The RSN’s other involvements towards promoting regional SMER cooperation includes participation in professional forums, such as the annual Asia Pacific Submarine Conference (APSC), which provides a platform for participants to exchange ideas and experiences on SMER. The RSN hosted the APSC in 2009 and co-hosted the event with the United States Navy in 2010. In addition, we participate in NATO’s Submarine Escape and Rescue Working Group (SMERWG) meetings4 to remain updated on the latest SMER developments and share our experiences in the Asia Pacific with international submarine-operating navies.

The RSN organised the inaugural Submarine Rescue Course in 2012 to promote SMER knowledge amongst regional submarine operators. The eight-day course was attended by 29 international participants5 and comprised a mix of classroom lessons, table-top exercises, and medical and SMER demonstrations. Topics covered included the Allied Tactical Publication (ATP) 57 on submarine search and rescue, and the use of the ISMERLO website.

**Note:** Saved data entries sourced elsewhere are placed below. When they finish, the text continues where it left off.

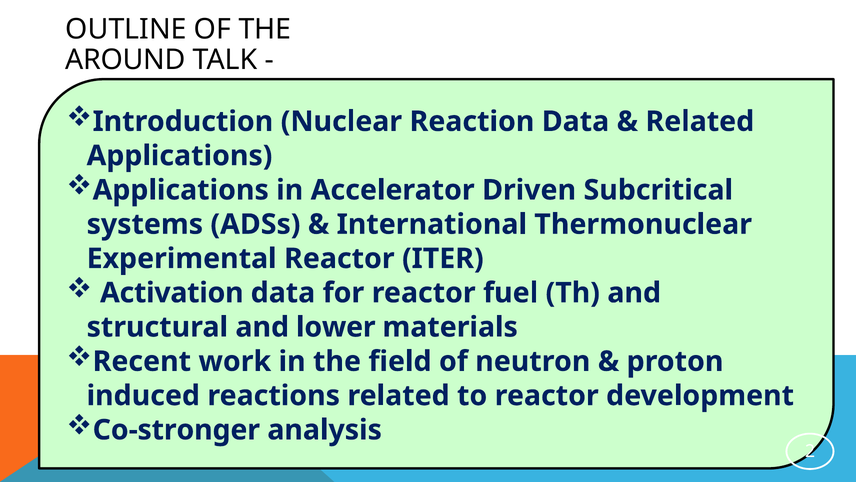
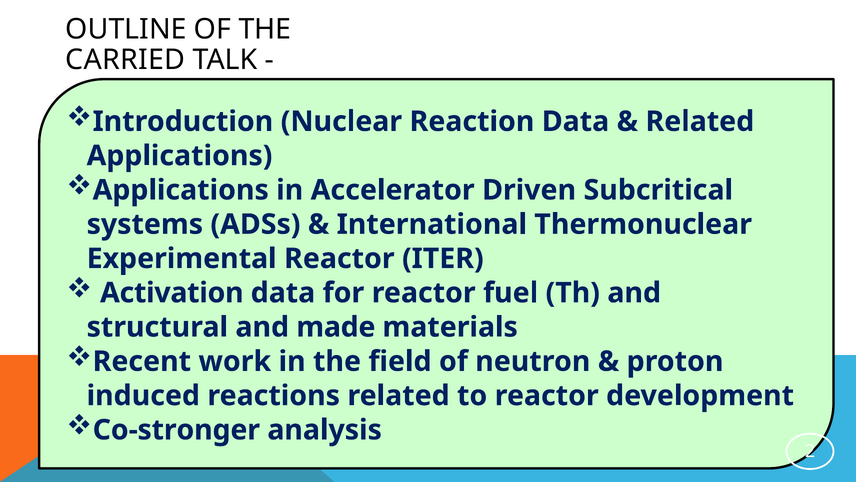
AROUND: AROUND -> CARRIED
lower: lower -> made
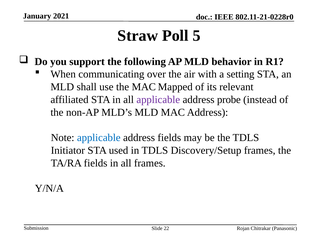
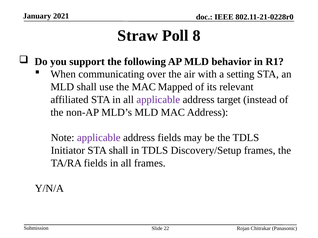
5: 5 -> 8
probe: probe -> target
applicable at (99, 138) colour: blue -> purple
STA used: used -> shall
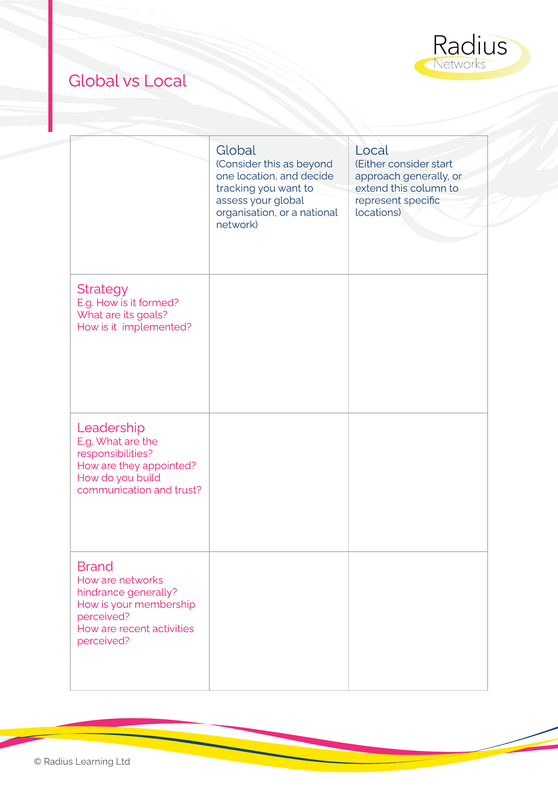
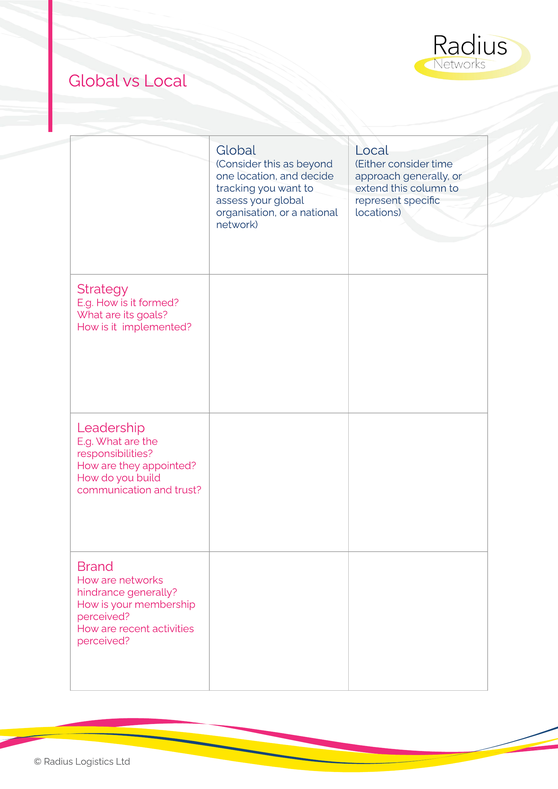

The RSN is working towards establishing bilateral submarine rescue arrangements with other submarine-operating navies who operate in the region. In July 2012, such an arrangement was signed with the Indonesian Navy (TNI AL) laying the foundation between the RSN and the TNI AL in submarine rescue support and cooperation.
Bringing together leaders of regional submarine-operating navies and the practitioners of submarine rescue, the APSC is the premier forum for SMER dialogue and collaboration in the region.

In Concert and with Purpose –
Towards Multinational Submarine Rescue Collaboration

Safety of lives at sea is paramount, and the urgency of a DISSUB incident means that the importance of submarine rescue cannot be over-emphasized. Submarine rescue transcends international boundaries and there remains the pertinence for collective security in the field of SMER. To achieve the synergies and interoperability required in a multinational SMER effort, there is a need for regional collaboration and mutual trust and understanding between submarine operators and the SMER community. In our journey thus far, we have understood and experienced first-hand the importance of submarine rescue and multinational cooperation in SMER, and the RSN is now ready to join the larger SMER fraternity in a concerted and purposeful commitment towards the growth of submarine rescue in the region.

1 Exercise Bold Monarch is a triennial SMER exercise organized by NATO.
2 Exercise Pacific Reach was hosted by Singapore in 2000, Japan in 2002, Korea in 2004, Australia in 2007 and Singapore in 2010.
3 Observer nations included: Canada, China, France, India, Indonesia, Italy, Malaysia, Pakistan, South Africa, Sweden, Thailand, the United Kingdom and Vietnam.
4 The RSN attends the NATO-based SMERWG meetings as an invited participant.
5 The Submarine Rescue Course participants included military personnel from Australia, Indonesia, Malaysia, Singapore, Thailand, the United States and Vietnam.